The law, notwithstanding what academics say, is not nuclear physics. I have taught law at Columbia at Yale, written five books including two on the Supreme Court, lectured widely at law schools and other places, and feel sufficiently expert to say that in writing the great legal decisions of our time, it was the personality of the writer, the life of the writer, the experiences of the writer, that determined the brilliance of the decision.

The great cases of the twentieth century, Brown v. Board of Education, one man one vote, reapportionment, and the pro-choice decisions are often short three-paragraph opinions.

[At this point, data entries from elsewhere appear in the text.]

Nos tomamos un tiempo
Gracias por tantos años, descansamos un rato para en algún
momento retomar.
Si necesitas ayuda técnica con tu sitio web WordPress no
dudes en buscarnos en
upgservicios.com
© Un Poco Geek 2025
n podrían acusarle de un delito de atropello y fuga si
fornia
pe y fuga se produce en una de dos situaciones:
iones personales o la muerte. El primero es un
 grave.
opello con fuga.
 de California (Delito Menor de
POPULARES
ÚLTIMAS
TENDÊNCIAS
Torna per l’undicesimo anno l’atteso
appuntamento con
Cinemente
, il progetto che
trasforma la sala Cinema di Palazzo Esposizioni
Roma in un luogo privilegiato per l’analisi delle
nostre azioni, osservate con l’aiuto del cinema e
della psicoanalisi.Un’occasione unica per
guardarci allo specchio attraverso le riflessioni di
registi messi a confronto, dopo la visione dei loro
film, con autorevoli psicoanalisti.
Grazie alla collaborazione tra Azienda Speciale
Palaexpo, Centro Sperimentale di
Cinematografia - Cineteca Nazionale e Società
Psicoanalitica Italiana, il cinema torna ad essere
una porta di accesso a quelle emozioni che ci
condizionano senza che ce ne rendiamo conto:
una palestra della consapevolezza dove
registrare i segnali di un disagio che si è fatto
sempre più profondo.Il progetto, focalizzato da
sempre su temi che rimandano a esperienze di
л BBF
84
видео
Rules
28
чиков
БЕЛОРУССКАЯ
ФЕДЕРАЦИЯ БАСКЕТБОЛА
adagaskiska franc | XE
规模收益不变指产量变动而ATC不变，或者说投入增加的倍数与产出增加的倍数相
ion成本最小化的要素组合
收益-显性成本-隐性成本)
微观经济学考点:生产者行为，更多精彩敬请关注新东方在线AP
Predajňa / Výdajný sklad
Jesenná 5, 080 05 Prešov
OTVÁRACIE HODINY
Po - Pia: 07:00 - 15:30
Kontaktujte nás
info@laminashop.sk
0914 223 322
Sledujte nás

You don't need what has become a recent practice in the Supreme Court of three or four judges writing eighty pages, when we all know, before they start to write, what their conclusions will be.

Brown v. Board of Education, in one page, said that segregation was wrong. Earl Warren, Hugo Black, Thurgood Marshall, William Douglas could say what they wanted to say in two paragraphs. "Congress shall make no law" does not require a complicated interpretation. Segregation is wrong because the Constitution says it's wrong. Warren, Marshall, and Black were not great decision writers. Most of their language does not linger over time. But what they brought to the Court was unique. Warren, a governor; Black, a trial lawyer; and Marshall, chief counsel for the NAACP, brought their life experiences into every case. Douglas brought his radicalism.

Sonia Sotomayor brings to the Court the possibility, perhaps even only a remote possibility, of emulating these four great judges. That is more than enough reason to rejoice and to hope that Obama's choice will dramatically affect the lives of every American in the most wonderful possible way.